Philadelphia, April 4, 2012 – Standard & Poor’s Ratings Services has raised its long term rating and underlying rating on the City of Philadelphia’s general obligation debt from BBB to BBB+ with a positive outlook.
Mayor Michael A. Nutter cited the rating upgrade of the City of Philadelphia as further evidence that the City is making progress in managing its finances as the impact of the recent recession recedes.
“This announcement by S&P is great news for the City, for its citizens and businesses,” Mayor Nutter said. “It’s a validation of the steps we have taken and continue to take to maintain fiscal integrity while providing high quality services to citizens and better managing our government. It will help us save money when we go into the bond market.”
In the S&P release, issued yesterday, the rating agency noted, “The upgrade reflects Standard & Poor’s assessment of the city’s progress in eliminating a large general fund deficit in fiscal 2011 and projected fund surplus in fiscal 2012.”
While the City continues to face difficult fiscal challenges, Mayor Nutter praised the teamwork and collaboration of all the major decision makers involved in the City’s fiscal management.

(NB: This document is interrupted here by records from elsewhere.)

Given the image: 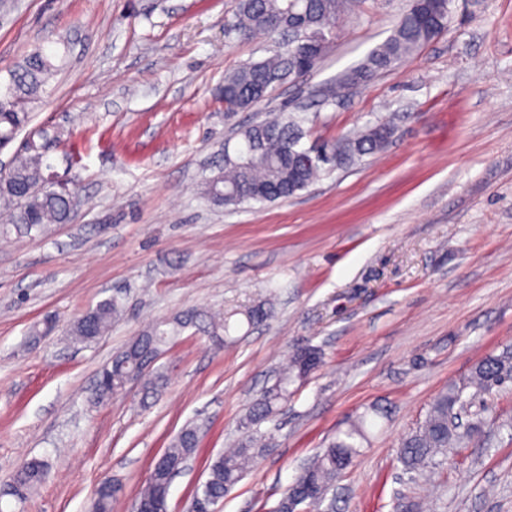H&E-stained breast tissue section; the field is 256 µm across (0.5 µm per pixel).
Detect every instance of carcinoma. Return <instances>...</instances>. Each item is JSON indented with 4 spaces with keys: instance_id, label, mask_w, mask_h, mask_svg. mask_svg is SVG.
Segmentation results:
<instances>
[{
    "instance_id": "obj_1",
    "label": "carcinoma",
    "mask_w": 512,
    "mask_h": 512,
    "mask_svg": "<svg viewBox=\"0 0 512 512\" xmlns=\"http://www.w3.org/2000/svg\"><path fill=\"white\" fill-rule=\"evenodd\" d=\"M359 0H239L229 20L231 30L240 39L258 32L281 38L273 55L247 63L224 76V111L231 114L253 109L268 100L278 87L308 74L322 59L338 35L341 23L356 11ZM451 0H410L391 34L373 48L363 61L352 67L340 80L343 86H366L374 76L396 67L406 57L434 40L448 28ZM57 54L46 47H35L9 72L7 101L0 104V149L8 147L21 132H26L24 145L12 155L8 169L0 170V236L11 231L46 236L57 224L72 220L69 196L48 182L53 165L48 162L49 146L61 142L64 132L32 127L31 112L41 99L49 81L58 71ZM308 118L283 110L261 122L242 127L235 156L224 155V167L205 182L204 193L214 203L224 206L243 203H266L284 200L307 189L333 171L351 166L366 156L383 151L388 145L393 126L380 121L358 136L345 135L321 148L326 156L311 163L297 157L306 136ZM122 314V305L108 297L68 326L67 334L77 343H90L107 333L112 322ZM272 303L262 300L244 309L209 313L189 309L171 321H161L134 338L116 353L99 372L97 387L90 403L121 392L129 380L142 378L146 393L154 394L165 384L160 373L144 374L148 360L161 354L185 329L195 327L207 333L212 342L222 345L231 337L240 315L250 326L269 319ZM321 362L315 347L295 350L289 366L253 401L244 425L253 430L274 417L288 402L289 387L307 377ZM512 382V350L490 354L473 365L460 382L448 386L434 399L425 420L405 436L398 448L397 459L404 469L420 472L442 464L448 445L460 443L464 434L455 423L457 411L473 404L480 394L498 392ZM367 438V415L338 434L307 465L278 501L274 512H296V498L310 490L313 495L302 503L314 505L329 486L359 455ZM198 431L189 424L173 438L156 461L153 471L139 494L135 507L140 512H167V494L172 473L189 459L198 446ZM272 440L270 433L246 438L225 449L209 465L208 478L197 489L196 496L220 501L253 467L257 457ZM45 464L32 459L14 474L10 484L0 489L20 502L45 479ZM117 488L102 483L91 500L88 512H111Z\"/></svg>"
}]
</instances>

“Managing the City’s finances has been a full city effort – City Council, the Administration and most importantly the taxpayers of Philadelphia who provided support for some very difficult decisions.
“We all appreciate that a highly respected rating agency is reaffirming our financial progress and the strong but difficult decisions we made in the early days of the Great Recession, which forced a series of tough choices, sometimes very controversial. Our fundamental premise was and is to maintain fiscal integrity, preserve our core services, protect our vulnerable populations and do nothing to damage government and our ability to recover and make progress,” the Mayor said.
S&P credit analyst Nicole Ridberg noted in the release that if the economic recovery slows in the near future, “Philadelphia’s strong management practices will allow it to continue to take the necessary actions to address imbalances and balance its five-year plan.”
According to the S&P release, the rating upgrade also reflected S&P’s view that City possesses a “proactive administration that has taken action to rebalance operations during a difficult recession,” the fiscal oversight of the Pennsylvania Intergovernmental Cooperation Authority and the discipline required by maintaining a Five Year Planning process, and a diversified economy with resilient sectors like health care, higher education and services.
City Treasurer Nancy Winkler, who is responsible for managing and overseeing $3.7 billion in City general fund debt, said, “This upgrade confirms that the City is heading in the right direction. It recognizes the Administration’s hard work to keep the city on course for fiscal balance.”